Now you can edit this file and for example make a try with channel=44. Running hostapd on CLI like above will give you more verbose output and a more detailed error message. It may help to also look up what channels your hardware supports. Use iw list to show hardware information.

It's also possible to monitor the device directly with tcpdump. You need to install tcpdump for this and add a monitoring interface to your physical interface with iw phy phyX interface add mon0 type monitor. Then ip link set mon0 up and tcpdump -i mon0. You should see packets like wifi beacons. You can also use iwcap which is not as space hungry as tcpdump. Start it with iwcap -i mon0 -f -o /tmp/wlan.dump, you can later read the file with tcpdump -r wlan.dump.
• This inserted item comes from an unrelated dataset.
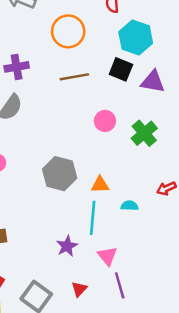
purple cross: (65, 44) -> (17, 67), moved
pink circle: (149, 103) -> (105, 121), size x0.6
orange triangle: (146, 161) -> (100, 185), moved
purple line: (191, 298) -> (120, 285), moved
In the end I could pin the error down to the selection of the channel in combination with the channel width. I still don't know why the automatic settings failed. But going back to auto (acs_survey) now suddenly did work again for me.

 1
 2
 3
 4
 5
 6
 7
 8
 9
10
11
12
13
~# hostapd -dd -t -P /var/run/wifi-phy1.pid /var/run/hostapd-phy1.conf
1356044400.555851: Configuration file: /var/run/hostapd-phy1.conf
1356044400.590771: wlan1: interface state UNINITIALIZED->COUNTRY_UPDATE
1356044400.595493: ACS: Automatic channel selection started, this may take a bit
1356044400.600435: wlan1: interface state COUNTRY_UPDATE->ACS
1356044400.600685: wlan1: ACS-STARTED
1356044401.076737: wlan1: ACS-COMPLETED freq=5700 channel=140
1356044401.080373: wlan1: interface state ACS->DFS
1356044401.084424: wlan1: DFS-CAC-START freq=5700 chan=140 sec_chan=0, width=0, seg0=0, seg1=0, cac_time=60s
1356044402.109982: wlan1: DFS-CAC-COMPLETED success=1 freq=5700 ht_enabled=1 chan_offset=0 chan_width=1 cf1=5700 cf2=0
1356044402.110718: Using interface wlan1 with hwaddr fe:fe:fe:fe:fe:fe and ssid "GuestWLAN"
1356044402.521345: wlan1: interface state DFS->ENABLED
1356044402.521465: wlan1: AP-ENABLED

Where ACS is automatic channel selection, CAC channel availability check and DFS dynamic frequency selection. See this paper about DFS for more information.

Frequency regulations

A bonus topic if you are interested. As mentioned the frequency regulation depends on what country you are in. In Germany there are three 5Ghz zones which regulate the frequency ranges and their usage restrictions. You can use iw reg get to get a list in OpenWRT:

1
2
3
4
5
6
7
~# iw reg get
country DE: DFS-ETSI
    (2400 - 2483 @ 40), (N/A, 20), (N/A)
    (5150 - 5250 @ 80), (N/A, 20), (N/A), NO-OUTDOOR
    (5250 - 5350 @ 80), (N/A, 20), (0 ms), NO-OUTDOOR, DFS
    (5470 - 5725 @ 160), (N/A, 27), (0 ms), DFS
    (57000 - 66000 @ 2160), (N/A, 40), (N/A)

This topic is btw the main topic in recent discussions about firmware lockdowns to comply with a new FCC regulation.